米国時間2026年6月16日、Boomiは、Omdia社が実施した新たな調査結果を発表。同調査では、アジア太平洋地域(APAC)においてAI導入が急速に進む一方で、多くの企業が測定可能な投資対効果(ROI)の実現に必要なデータ基盤を整備できていないことが明らかになったという。
今回の調査は、オーストラリア、ニュージーランド、シンガポール、マレーシア、フィリピンのシニアテクノロジーおよびビジネス意思決定者1,100名以上を対象に実施された。その結果、74%がすでにAIの活用を積極的に推進しており、約9割が「AIを活用した自動化により、今後2〜3年以内に自社のビジネスプロセスが大きく変わる」と回答しているという。

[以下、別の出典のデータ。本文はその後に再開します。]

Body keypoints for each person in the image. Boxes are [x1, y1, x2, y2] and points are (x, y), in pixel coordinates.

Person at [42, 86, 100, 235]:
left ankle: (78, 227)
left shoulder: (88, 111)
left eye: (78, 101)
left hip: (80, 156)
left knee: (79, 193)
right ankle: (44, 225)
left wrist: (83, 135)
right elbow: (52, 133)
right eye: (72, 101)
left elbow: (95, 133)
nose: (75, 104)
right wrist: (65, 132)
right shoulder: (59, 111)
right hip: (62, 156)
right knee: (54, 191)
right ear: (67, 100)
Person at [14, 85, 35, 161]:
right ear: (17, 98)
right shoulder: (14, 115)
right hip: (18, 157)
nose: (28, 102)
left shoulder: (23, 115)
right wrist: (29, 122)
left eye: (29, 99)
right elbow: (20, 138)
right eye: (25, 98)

一方で、プラットフォームを基点とした連携アプローチを取っているのは全体の46%にとどまり、AIへの意欲と実行力の間に広がるギャップが浮き彫りに。さらに、約4分の1がAI施策の成果を効果的に測定できていないと回答しており、ROIを評価する上で重要な課題となっているという。
また、89%が「ツールやテクノロジーの乱立を解消したい」と回答し、92%がデータ、プロセス連携、API管理、の領域全体ですでに統合・集約化を進めていることも明らかになった。
そのほか、APACの企業の94%がデータ連携・アクセス・ガバナンスを最優先課題と位置づけており、93%が「AIの活用によりデータ品質とガバナンスポリシーへの注力が高まる」と回答。しかし、AIに特化した正式なデータガバナンスポリシーを整備していると答えたのは回答者の半数にとどまり、81%が「管理されていないシャドー連携によってデータ品質とデータへの信頼性が損なわれている」と回答した。
今回の調査では、約9割の企業がガバナンスを最重要課題として挙げながらも、正式なポリシーを整備しているのは半数にとどまっている。データ主権(データの保存場所や適用法令に関する要件)も重要な検討事項として浮上しており、76%の企業がデータの所在に関する規制・要件に懸念を示しているとのことだ。ただし、データ連携やAI戦略に重大な影響が出ていると回答したのは24%にとどまり、多くの企業が運用計画をまだ策定している段階にあることがうかがえる。